Dalam sebuah perjalanan, hal yang paling menenangkan adalah ketika kita sudah melihat gapura bertuliskan “Selamat Datang” pada kota tujuan. Pertanda bahwa kita telah sampai. Tapi tidak untuk kali ini. Karena hal yang paling diinginkan saat ini adalah rumah. Rumah ketenangan, Rumah perdamaian, ya perdamaian.
Pukul 06.00 pagi. Bus telah sampai di terminal. Pintu terbuka. Tapi tak satu pun dari penumpang yang keluar. Semua terdiam. Suara-suara semakin ramai menghampiri bus tersebut. Tangisan memecah kecemasan. Jemputan telah datang, membawa tubuh dengan jiwa yang hampir hilang. Tak ada lagi airmata dari penumpang. Hanya rasa syukur yang mendalam. Yang tinggal hanya tubuh aparat yang sekarat dan tubuh Samerka yang telah wafat.

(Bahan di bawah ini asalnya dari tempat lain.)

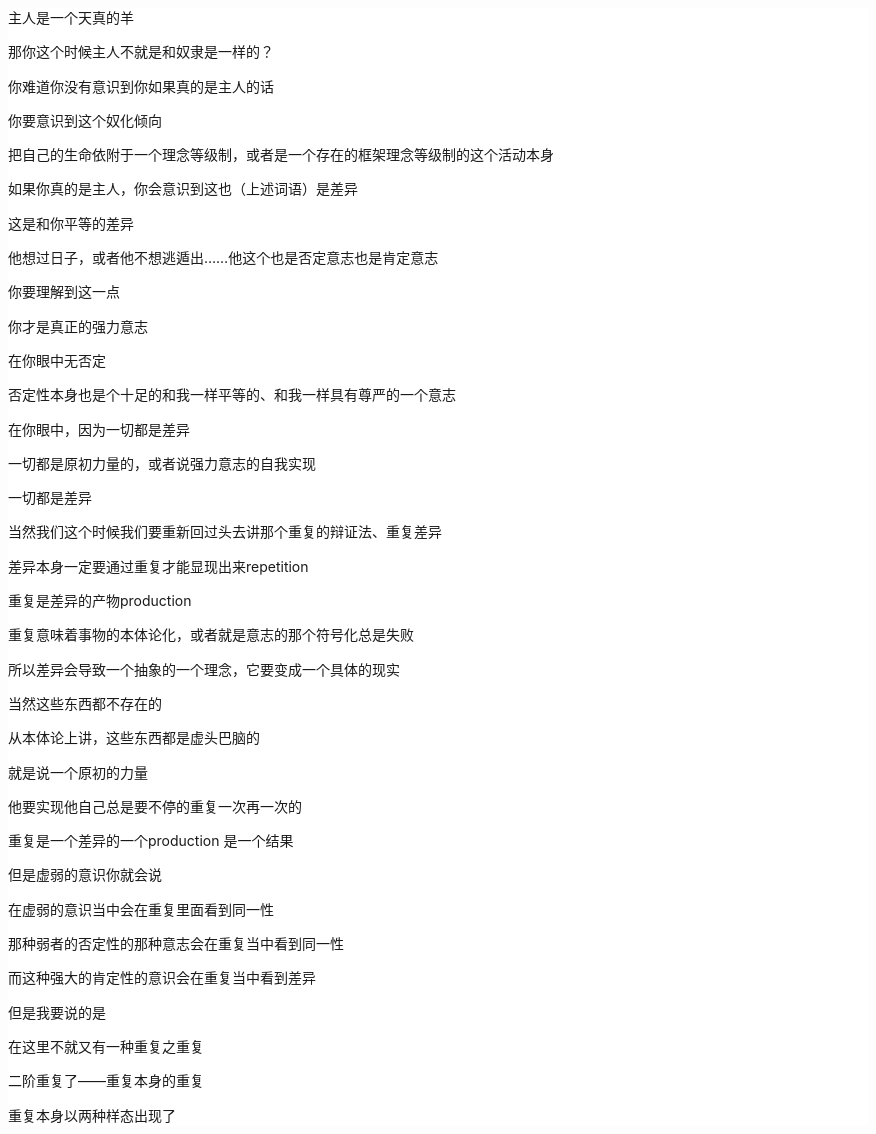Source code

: 主人是一个天真的羊

那你这个时候主人不就是和奴隶是一样的？

你难道你没有意识到你如果真的是主人的话

你要意识到这个奴化倾向

把自己的生命依附于一个理念等级制，或者是一个存在的框架理念等级制的这个活动本身

如果你真的是主人，你会意识到这也（上述词语）是差异

这是和你平等的差异

他想过日子，或者他不想逃遁出……他这个也是否定意志也是肯定意志

你要理解到这一点

你才是真正的强力意志

在你眼中无否定

否定性本身也是个十足的和我一样平等的、和我一样具有尊严的一个意志

在你眼中，因为一切都是差异

一切都是原初力量的，或者说强力意志的自我实现

一切都是差异

当然我们这个时候我们要重新回过头去讲那个重复的辩证法、重复差异

差异本身一定要通过重复才能显现出来repetition

重复是差异的产物production

重复意味着事物的本体论化，或者就是意志的那个符号化总是失败

所以差异会导致一个抽象的一个理念，它要变成一个具体的现实

当然这些东西都不存在的

从本体论上讲，这些东西都是虚头巴脑的

就是说一个原初的力量

他要实现他自己总是要不停的重复一次再一次的

重复是一个差异的一个production 是一个结果

但是虚弱的意识你就会说

在虚弱的意识当中会在重复里面看到同一性

那种弱者的否定性的那种意志会在重复当中看到同一性

而这种强大的肯定性的意识会在重复当中看到差异

但是我要说的是

在这里不就又有一种重复之重复

二阶重复了——重复本身的重复

重复本身以两种样态出现了
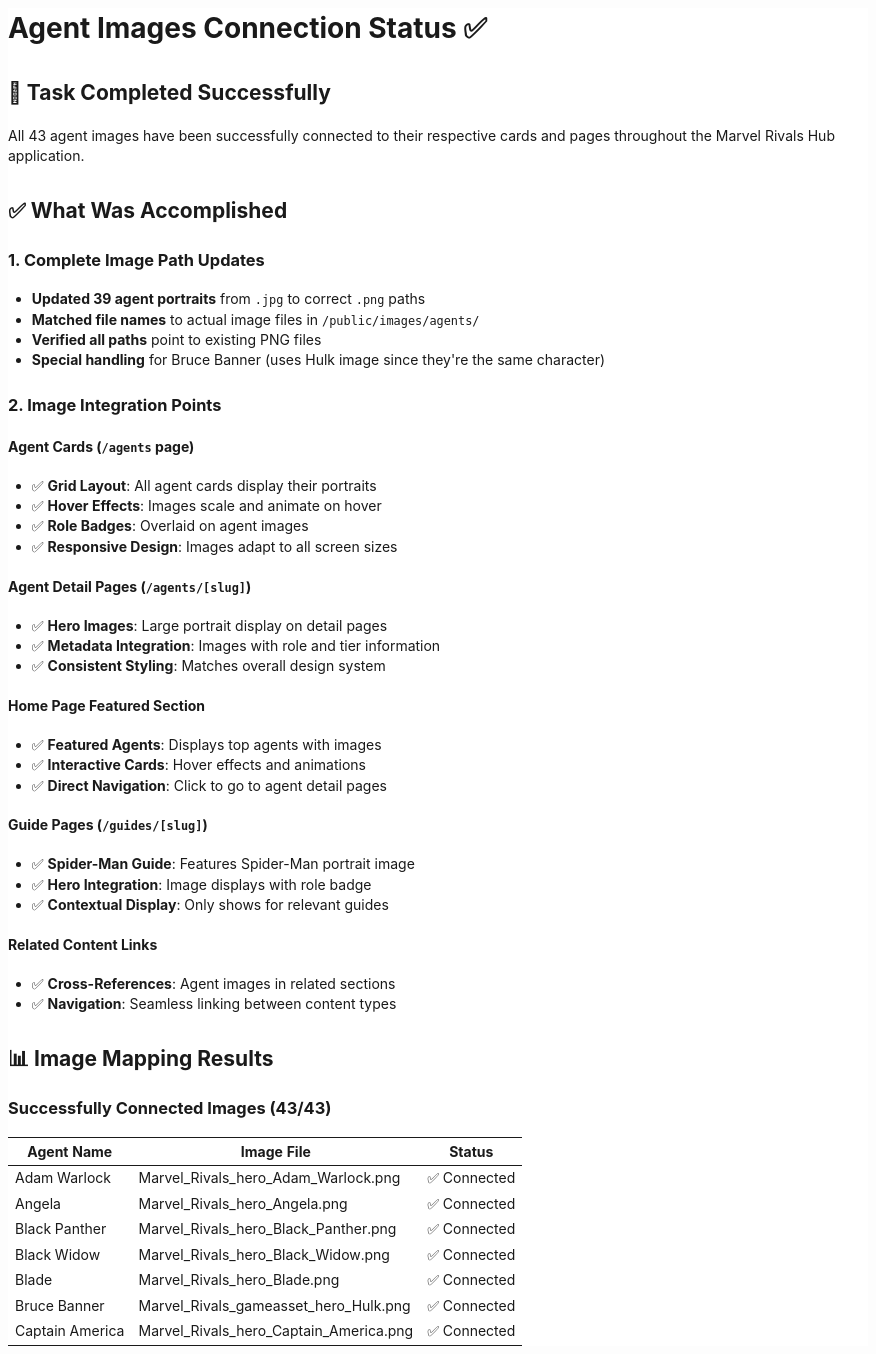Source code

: # Agent Images Connection Status ✅

## 🎯 Task Completed Successfully

All 43 agent images have been successfully connected to their respective cards and pages throughout the Marvel Rivals Hub application.

## ✅ What Was Accomplished

### 1. **Complete Image Path Updates**
- **Updated 39 agent portraits** from `.jpg` to correct `.png` paths
- **Matched file names** to actual image files in `/public/images/agents/`
- **Verified all paths** point to existing PNG files
- **Special handling** for Bruce Banner (uses Hulk image since they're the same character)

### 2. **Image Integration Points**

#### **Agent Cards** (`/agents` page)
- ✅ **Grid Layout**: All agent cards display their portraits
- ✅ **Hover Effects**: Images scale and animate on hover
- ✅ **Role Badges**: Overlaid on agent images
- ✅ **Responsive Design**: Images adapt to all screen sizes

#### **Agent Detail Pages** (`/agents/[slug]`)
- ✅ **Hero Images**: Large portrait display on detail pages
- ✅ **Metadata Integration**: Images with role and tier information
- ✅ **Consistent Styling**: Matches overall design system

#### **Home Page Featured Section**
- ✅ **Featured Agents**: Displays top agents with images
- ✅ **Interactive Cards**: Hover effects and animations
- ✅ **Direct Navigation**: Click to go to agent detail pages

#### **Guide Pages** (`/guides/[slug]`)
- ✅ **Spider-Man Guide**: Features Spider-Man portrait image
- ✅ **Hero Integration**: Image displays with role badge
- ✅ **Contextual Display**: Only shows for relevant guides

#### **Related Content Links**
- ✅ **Cross-References**: Agent images in related sections
- ✅ **Navigation**: Seamless linking between content types

## 📊 Image Mapping Results

### **Successfully Connected Images (43/43)**

| Agent Name | Image File | Status |
|------------|------------|--------|
| Adam Warlock | Marvel_Rivals_hero_Adam_Warlock.png | ✅ Connected |
| Angela | Marvel_Rivals_hero_Angela.png | ✅ Connected |
| Black Panther | Marvel_Rivals_hero_Black_Panther.png | ✅ Connected |
| Black Widow | Marvel_Rivals_hero_Black_Widow.png | ✅ Connected |
| Blade | Marvel_Rivals_hero_Blade.png | ✅ Connected |
| Bruce Banner | Marvel_Rivals_gameasset_hero_Hulk.png | ✅ Connected |
| Captain America | Marvel_Rivals_hero_Captain_America.png | ✅ Connected |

Keesokan harinya, di sebuah losmen kecil di jalan Karang Baru, Sampar, setelah aku selesai menelefon Indah, sambil menulis semua kejadian yang kualami ini, aku mendengar di radio bahwa seorang Samerka dikebumikan secara layak, dengan upacara kenegaraan. Sementara aparat yang sekarat terduduk di kursi roda di depan makam Samerka. Tanpa seragam. Ia baru saja memutuskan untuk keluar dari Angkatan Bersenjata.